NY: LIRR Unions Make Counteroffer, but Fail to Reach Deal with MTA

Negotiators for the Long Island Rail Road unions and the MTA said yesterday labor leaders made a counteroffer to the agency's latest contract proposal and would continue talks after failing to reach a deal to head off a strike in 10 days.

"We had a very lengthy discussion. They came and made a formal counteroffer, which we discussed," MTA chairman Thomas Prendergast said, after five hours of negotiations in Manhattan. "We've got more discussion to have with them."

He did not take reporters' questions.

Anthony Simon, head negotiator for the unions representing 5,400 employees, provided no details on the counteroffer. Both sides said the Metropolitan Transportation Authority will review the plan and would continue talks.

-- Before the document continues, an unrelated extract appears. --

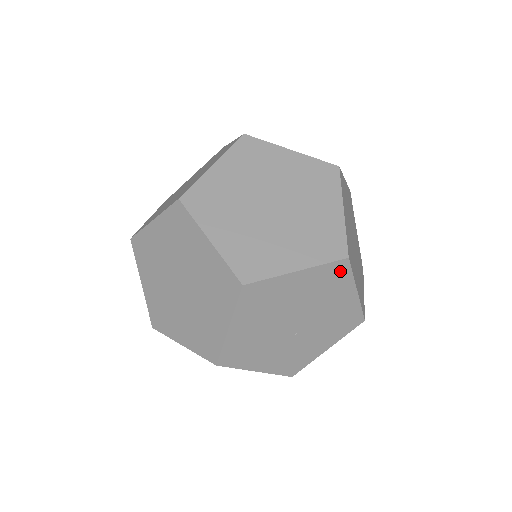
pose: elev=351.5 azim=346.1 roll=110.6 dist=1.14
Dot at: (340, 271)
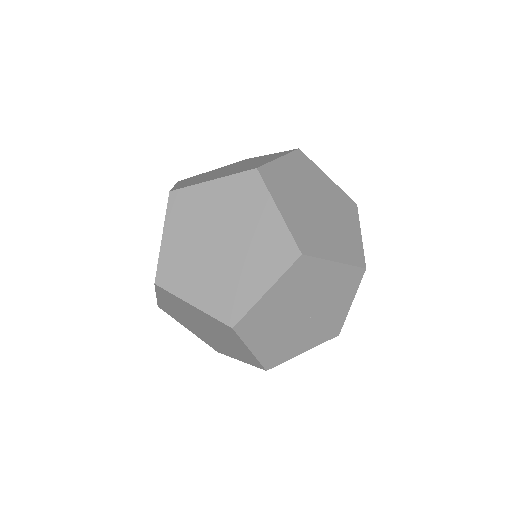
Dot at: (304, 265)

No date has been set for future negotiations, Simon said.

Despite some progress, Simon said the strike deadline is still on the table.

"Right now we still have a 12:01 deadline; unfortunately, we're not [at an agreement] yet," he said. "We have agreed to meet, we agreed to stay at the table and discuss."

Prendergast attended the meeting with the agency's chief labor negotiator, Anita Miller, at the urging of congressional members. At a meeting with Prendergast Wednesday in Washington, they demanded that both sides return to the bargaining table, and that the LIRR unions make the counteroffer.

It's the second time this week that the sides have met seeking a compromise that would avert a strike that could shut down the nation's largest commuter railroad.

The MTA and eight unions representing 5,400 LIRR workers remain deadlocked in a four-year-long contract dispute. If they don't reach an agreement by July 20, workers could stage a strike.

The unions have called for the MTA to adhere to recommendations of two independent mediation boards appointed by the White House, which both called for a six-year contract with net raises totaling 17 percent, first-time employee health care contributions and no changes to work rules or pensions.

The MTA's latest offer, which the agency made public on June 24, would give 5,400 Long Island Rail Road workers 17 percent raises spread over seven years, provided that the unions make major concessions on wages and benefits for future employees.

Under the MTA's proposal, any LIRR employees hired after the contract is ratified would have to work twice as many years as current employees do now to achieve top pay. And, they would contribute 4 percent of weekly wages to health care costs — or twice as much as previously hired workers — and would have to permanently contribute toward their pensions. Current LIRR workers only do so their first 10 years.

Simon, the union negotiator, has said the total value of the MTA's seven-year contract offer is worth 44 percent of the total value of the six-year pact recommended by the two Presidential Emergency Boards. The percentage, he said, was calculated by the unions' economist. Because the wage increase would be spread out over an extra year, Simon said the proposal essentially asks workers to give up a year of raises altogether.

The unions have made a counteroffer, but have not publicly disclosed the details, Simon indicated the unions aim to work within the amount the MTA has said it can afford — about $40 million annually.

If Congress chose to intervene, it could extend the "cooling-off period," pushing back the strike deadline by weeks or months; order both sides to go before a third party, which would hand down a new contract; impose the recommendations of the two Presidential Emergency Boards and give the unions the contract they have demanded; come up with its own contract on which union members could not vote; or opt to stay out of the dispute.

Gov. Andrew M. Cuomo — who helped broker the Transport Workers Union contract that gave 34,000 New York City subway and bus workers 11 percent raises over five years and new benefits — said Monday he is not stepping into the contract fight between the MTA and the unions. Cuomo said Congress is better suited to break the stalemate if a strike occurs in less than two weeks.

But Cuomo shifted his stance Wednesday, thanking Congress for "making it abundantly clear that the only path to resolution is at the bargaining table between the MTA and the unions."

Meanwhile, as the possibility of a strike looms, local officials have begun to make contingency plans.

North Hempstead Town Supervisor Judi Bosworth announced Thursday a plan that includes opening up free parking at 1,000 spaces in North Hempstead Beach Park, 175 West Shore Rd. in Port Washington, for those who wish to carpool, and providing up to 300 spaces at town facilities at iPark, 1305 Union Tpke. in New Hyde Park, enabling commuters to catch bus service along Union Turnpike. Commuters can also use iPark for carpooling.

Nassau County Executive Edward Mangano and officials from the Applied Science Foundation for Homeland Security (ASFHS) and the Long Island Forum for Technology (LIFT) said they will announce plans to open a temporary telecommuting office at the Morrelly Homeland Security Center in Bethpage at a news conference Friday at 11 a.m.